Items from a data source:

*** Block opens ***

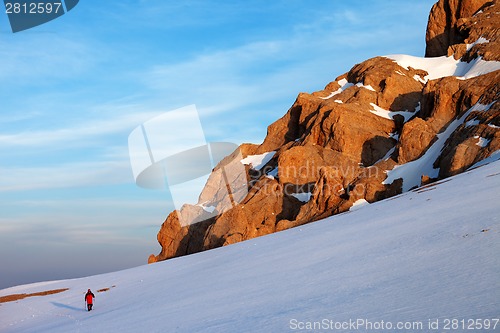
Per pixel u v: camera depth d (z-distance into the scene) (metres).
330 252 38.59
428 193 53.84
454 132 82.50
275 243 56.69
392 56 121.50
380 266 28.34
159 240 101.38
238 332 22.11
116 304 48.91
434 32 125.62
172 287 48.09
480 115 80.81
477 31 113.44
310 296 25.88
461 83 92.44
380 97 106.88
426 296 19.94
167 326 28.16
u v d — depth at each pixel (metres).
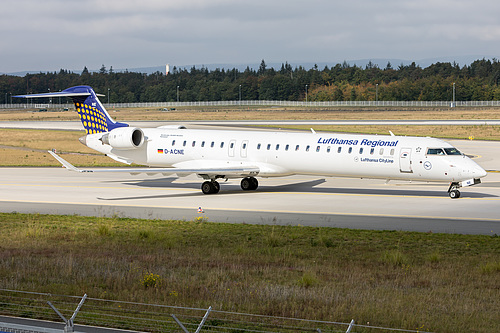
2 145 173.00
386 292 35.25
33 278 38.59
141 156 92.81
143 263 43.72
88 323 28.72
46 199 81.44
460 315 30.61
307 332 27.89
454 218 65.06
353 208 72.31
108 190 90.62
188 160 88.88
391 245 51.22
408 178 76.31
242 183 89.94
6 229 59.56
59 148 165.62
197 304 32.72
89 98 95.62
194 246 51.16
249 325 28.89
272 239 52.22
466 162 73.12
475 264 43.88
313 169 80.50
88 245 51.59
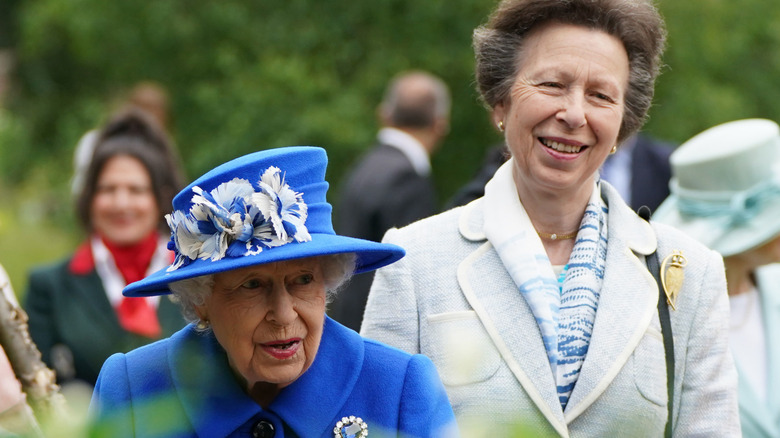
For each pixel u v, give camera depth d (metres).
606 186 4.78
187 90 21.31
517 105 4.48
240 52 20.67
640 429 4.38
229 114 20.11
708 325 4.52
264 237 3.66
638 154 9.59
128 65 21.72
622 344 4.39
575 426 4.36
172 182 7.52
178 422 2.08
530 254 4.52
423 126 10.66
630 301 4.48
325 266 3.89
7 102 26.75
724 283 4.61
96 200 7.35
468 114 20.55
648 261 4.58
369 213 10.35
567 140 4.38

*** Block closes ***

Check how many lines in the entries contain "pixel", and reply with that number alone.

3